Several German courts questioned whether FIFA’s restrictions were compatible with competition law principles, leading to interim injunctions and influencing the DFB’s decision not to implement certain provisions domestically.
As a consequence, FIFA temporarily suspended application of many contested FFAR provisions where a sufficient German connection existed while broader proceedings concerning the legality of the regulations continue before European courts.
The result is an unusual regulatory position in which some FIFA rules apply internationally while analogous domestic provisions have been omitted pending further legal developments. This creates considerable uncertainty for agents operating across both domestic and international markets.
Women’s football raises additional regulatory questions:
Although the FFAR applies equally to men’s and women’s football, the commercial realities differ substantially.
Women’s football remains characterised by:
- Lower average salaries
- Smaller transfer values
- Shorter contract durations
- More frequent cross-border movement
- Players balancing multiple career considerations
- Growing numbers of first-time professionals requiring legal advice
For many players, agents perform a broader advisory role than merely negotiating transfers, assisting with immigration, education, sponsorship and welfare matters.

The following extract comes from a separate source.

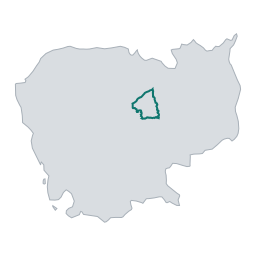 Sandan, Kâmpóng Thum, Cambodia shown in context
{"feature_id": "14789045B38871502259240", "entity_name": "Sandan", "entity_type": "district", "adm_level": 2, "iso_a3": "KHM", "parent_name": "Cambodia", "parent_adm1": "Kâmpóng Thum", "projection": "albers", "projection_center": [105.429, 13.113], "detail": "fine", "context": "in_parent", "style": "outline", "palette": "teal", "viewbox_px": 256, "rotation_deg": 0, "n_neighbors": 0, "source": "geoboundaries", "source_scale": "gbopen_adm2", "svg_char_len": 6429}
<svg xmlns="http://www.w3.org/2000/svg" viewBox="0 0 256 256"><path d="M236.5,33.8L237.2,36.2L235.5,40.8L233.6,44.9L230.1,48.6L229.9,51.2L228.7,59.2L229.2,61.7L230.1,63.9L231.2,65.0L234.4,72.8L237.3,79.8L240.1,85.6L240.6,89.3L238.2,98.6L235.2,107.2L235.5,111.5L236.9,115.7L238.3,121.4L238.8,128.7L238.1,133.4L236.8,136.4L234.2,139.4L232.0,141.0L229.3,138.4L227.1,138.3L224.2,139.1L222.0,140.3L217.3,144.8L212.2,149.1L205.1,150.3L202.4,153.5L199.4,153.9L193.8,154.1L190.1,154.9L190.3,156.5L190.0,164.1L190.1,165.9L189.5,166.3L187.0,166.6L182.6,165.4L176.8,163.6L172.6,163.3L170.5,166.6L169.2,167.9L167.6,168.1L166.0,168.7L165.4,170.2L165.3,172.0L166.1,175.2L166.4,180.2L166.2,183.6L167.8,185.8L176.7,193.0L179.4,194.8L179.7,195.9L178.1,199.9L179.5,205.5L176.7,205.4L172.0,203.0L169.8,201.5L167.1,202.7L166.1,202.5L164.3,199.7L161.9,196.9L159.4,196.8L154.2,197.9L148.9,198.6L146.9,198.6L146.0,199.1L142.9,203.3L141.6,202.6L136.2,201.0L131.3,200.4L130.3,201.5L130.9,204.9L132.0,208.2L131.4,209.6L128.7,211.3L125.1,214.4L122.9,216.9L121.4,217.5L116.0,217.4L110.6,217.7L108.4,220.0L106.3,221.7L104.6,222.2L97.5,216.5L83.5,214.4L82.0,211.9L80.7,211.4L79.3,214.7L71.6,217.8L68.4,215.8L66.1,213.5L66.4,210.7L68.7,208.4L72.5,206.8L74.3,201.1L71.5,193.7L68.9,191.5L66.2,189.8L63.4,192.5L61.0,197.2L58.5,199.6L55.0,200.1L49.8,199.9L47.9,192.8L47.3,186.8L48.0,179.9L48.9,175.9L44.0,170.2L43.8,164.9L41.4,162.1L40.7,163.5L40.7,165.0L40.1,163.9L32.4,148.2L31.2,140.9L32.6,135.3L33.4,133.4L31.2,130.4L28.1,127.1L22.6,122.6L22.3,115.7L21.1,107.5L19.5,104.7L17.0,99.6L15.7,95.4L15.4,84.4L16.1,83.5L20.0,83.2L25.1,82.5L25.9,80.7L25.0,79.2L28.3,76.8L32.9,71.4L36.6,65.7L39.2,62.1L40.7,58.5L46.0,53.5L53.2,50.1L58.0,49.3L63.1,48.1L67.9,46.5L70.2,46.3L76.2,48.4L79.4,49.0L82.9,49.0L86.4,49.2L89.5,49.0L96.8,47.6L104.6,48.8L111.6,47.9L120.3,46.3L124.5,47.3L128.3,49.0L128.9,52.3L129.8,53.9L131.1,55.1L132.8,55.1L135.0,52.7L136.8,50.3L137.4,49.9L137.5,51.1L138.4,53.7L140.1,56.3L141.7,58.0L144.5,60.2L146.3,60.4L152.2,58.2L161.1,61.3L162.1,62.9L165.0,66.1L168.1,68.3L175.0,68.5L177.4,62.9L176.2,59.4L172.3,53.5L171.2,50.0L172.5,49.4L179.1,48.7L180.2,48.0L181.7,44.1L183.5,44.6L187.2,45.0L191.1,42.4L193.4,39.6L194.6,40.9L196.0,42.8L197.5,43.9L200.4,45.6L203.5,47.9L205.4,50.2L206.9,51.1L210.9,50.4L212.0,50.5L214.2,47.7L215.8,46.2L217.2,46.6L219.2,46.5L223.3,43.0L225.7,39.7L226.9,38.8L230.6,40.4L232.1,40.0L234.2,35.6L236.5,33.8ZM45.3,183.5L44.6,184.0L43.8,183.9L43.1,183.3L43.2,180.8L43.8,179.2L45.0,178.9L45.3,183.5ZM56.9,208.5L55.3,210.2L52.8,206.6L52.8,205.7L56.9,208.5Z" fill="#d9dde1" stroke="#a8b0b8" stroke-width="1"/><path d="M132.9,108.1L133.4,108.1L134.0,108.1L134.8,108.0L135.1,108.2L135.2,108.4L135.3,108.6L135.5,108.7L135.6,108.9L135.8,109.0L136.0,109.2L136.3,109.2L136.3,109.3L136.4,109.5L136.5,109.6L136.5,109.8L136.6,110.0L136.9,110.3L137.0,110.3L137.1,110.5L137.3,110.8L137.2,111.0L137.1,110.9L137.1,111.0L136.9,111.2L136.8,111.4L137.0,111.5L137.1,111.8L137.1,112.0L137.3,112.0L137.2,111.8L137.2,111.7L137.3,111.4L137.5,111.3L137.6,111.2L137.9,111.2L137.9,111.3L138.1,111.2L138.3,110.9L138.2,110.8L138.5,110.7L139.0,110.4L139.6,110.4L140.0,110.4L140.3,110.4L140.7,110.4L140.9,110.5L141.0,110.7L141.1,111.0L141.2,111.4L141.2,111.6L141.1,112.0L140.9,112.3L141.0,112.4L141.3,112.4L141.5,112.5L141.6,113.1L141.6,113.7L141.4,114.3L141.3,114.5L141.0,114.7L141.1,114.8L141.3,115.0L141.3,115.3L141.3,115.6L141.0,116.1L141.5,116.5L142.0,117.1L142.1,117.6L142.2,118.2L142.2,118.4L142.0,118.5L142.4,118.7L142.6,118.5L142.9,118.5L143.0,118.5L143.3,118.6L143.5,118.5L143.9,118.6L144.1,118.6L144.3,118.5L144.7,118.6L144.9,118.6L145.1,118.5L145.3,118.5L145.4,118.4L145.7,118.3L145.9,118.2L146.2,118.1L146.4,117.9L146.5,117.9L147.0,117.5L147.1,117.4L147.3,117.6L147.5,117.6L147.9,117.6L148.2,117.6L148.6,117.5L148.9,117.7L149.0,117.8L149.3,117.8L149.5,117.8L149.6,117.7L149.8,117.7L149.9,117.8L150.0,117.8L150.4,117.8L150.6,117.8L150.8,117.8L150.9,117.7L151.1,117.8L151.3,117.8L151.5,117.8L151.8,118.0L152.0,118.0L152.3,118.0L152.5,118.1L152.8,118.0L153.0,117.9L153.4,117.8L153.5,117.8L153.8,117.7L154.0,117.7L154.3,117.7L154.4,117.8L154.5,117.7L154.8,117.8L155.0,117.7L155.3,117.6L155.5,117.6L155.7,117.4L155.9,117.3L156.0,117.3L156.0,117.2L156.3,117.2L156.4,117.3L156.7,117.1L156.8,117.3L156.9,117.2L157.1,117.3L157.2,117.2L157.4,117.3L157.5,117.4L157.6,117.5L157.6,117.8L158.0,118.0L158.3,118.0L158.6,118.1L158.6,117.8L158.6,117.7L158.6,117.4L158.8,117.2L158.6,116.8L158.4,116.7L158.2,116.4L158.2,116.2L158.3,116.2L158.5,116.0L158.6,115.9L158.8,115.6L158.9,115.3L159.0,115.0L159.0,114.8L158.9,114.4L158.8,114.2L158.6,113.8L158.5,113.4L158.4,113.3L157.8,113.1L157.7,113.0L157.5,112.4L157.5,112.2L157.8,112.0L158.1,111.8L158.2,111.5L158.4,111.2L158.5,111.1L158.5,110.9L158.4,110.8L158.2,110.6L157.8,110.2L157.6,110.2L157.3,110.1L157.0,109.7L157.0,109.4L157.3,108.9L157.3,108.6L157.1,108.2L157.0,107.6L156.7,106.7L156.5,106.3L156.5,106.2L156.8,105.7L156.7,105.7L156.8,105.5L156.9,105.4L156.9,105.2L157.0,104.9L157.1,104.7L157.2,104.4L157.2,104.2L157.1,103.9L156.8,103.7L156.8,103.4L156.7,103.2L156.4,103.1L156.2,103.0L156.0,102.8L155.8,102.7L155.7,102.7L155.7,102.4L155.4,102.2L155.2,101.8L155.2,101.3L155.1,100.9L155.0,100.5L154.6,99.7L154.6,99.4L154.6,99.1L154.7,98.8L154.7,98.4L154.6,97.9L153.8,97.0L153.0,96.7L153.0,96.4L153.0,96.1L153.1,95.9L153.0,95.7L153.1,95.4L153.0,95.2L153.0,94.9L153.0,94.7L153.0,94.3L152.9,94.0L152.9,93.9L153.0,93.8L153.0,93.7L153.0,93.2L152.8,92.8L152.8,92.7L153.0,92.4L153.0,92.2L153.1,91.8L153.0,91.6L153.1,91.4L153.1,90.9L152.9,90.6L152.8,90.4L152.8,90.1L152.8,89.8L152.8,89.7L152.5,89.4L152.5,89.2L152.3,89.4L152.2,89.6L151.9,89.9L150.8,90.2L150.7,90.2L150.0,90.4L149.9,90.5L149.5,90.8L149.0,91.1L148.7,91.3L148.4,91.4L148.0,91.5L147.6,91.7L147.2,91.8L146.6,92.0L146.1,92.3L145.2,92.7L144.9,92.9L144.6,93.2L144.4,93.6L144.3,93.8L144.0,94.0L143.8,94.3L143.3,94.7L143.2,94.9L142.9,95.3L142.6,95.6L142.3,95.9L141.6,96.7L141.4,96.9L141.3,97.0L141.1,97.1L140.1,97.5L140.0,97.4L139.7,97.6L139.3,97.8L139.2,97.8L138.9,98.1L138.6,98.2L137.7,98.8L137.5,99.1L137.3,99.4L137.1,99.6L136.9,100.1L136.9,100.3L136.7,100.6L136.4,101.0L136.2,101.3L135.6,101.7L135.2,102.0L134.9,102.3L134.7,102.4L133.9,102.9L133.3,103.2L133.0,103.3L132.5,103.6L132.7,104.4L132.7,105.0L132.7,105.6L132.7,106.0L132.7,106.4L132.7,106.8L132.7,107.0L132.7,107.4L132.7,107.6L132.8,108.0L132.9,108.1Z" fill="none" stroke="#0f766e" stroke-width="2"/></svg>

This raises broader policy questions regarding whether uniform regulation designed primarily around the men’s transfer market appropriately reflects the needs of women’s football. Fee restrictions that may appear proportionate within elite men’s football could have different practical consequences where commissions already operate on significantly lower economic margins.
Germany as a testing ground for sports law:
Germany illustrates how sports governance increasingly intersects with European competition law. Rather than a straightforward implementation of FIFA’s regulatory ambitions, the German position demonstrates that international sporting rules remain subject to scrutiny by domestic courts and EU legal principles.
For practitioners specialising in women’s football, understanding this interaction is becoming essential. As the women’s transfer market continues to expand, legal disputes concerning agent regulation, competition law and contractual representation are likely to become more common.
Germany therefore offers an important preview of the legal issues that may shape the next phase of professional women’s football across Europe.
The Verdict:
The regulation of football agents is no longer merely an administrative issue. It has become a significant area of sports law, involving governance, competition law, contractual regulation and athlete protection.
Germany’s cautious implementation of the FIFA Football Agent Regulations demonstrates that even globally harmonised sporting rules can encounter domestic legal resistance. For stakeholders in women’s football, this evolving regulatory landscape presents both opportunities and challenges as the professional game continues its rapid international growth.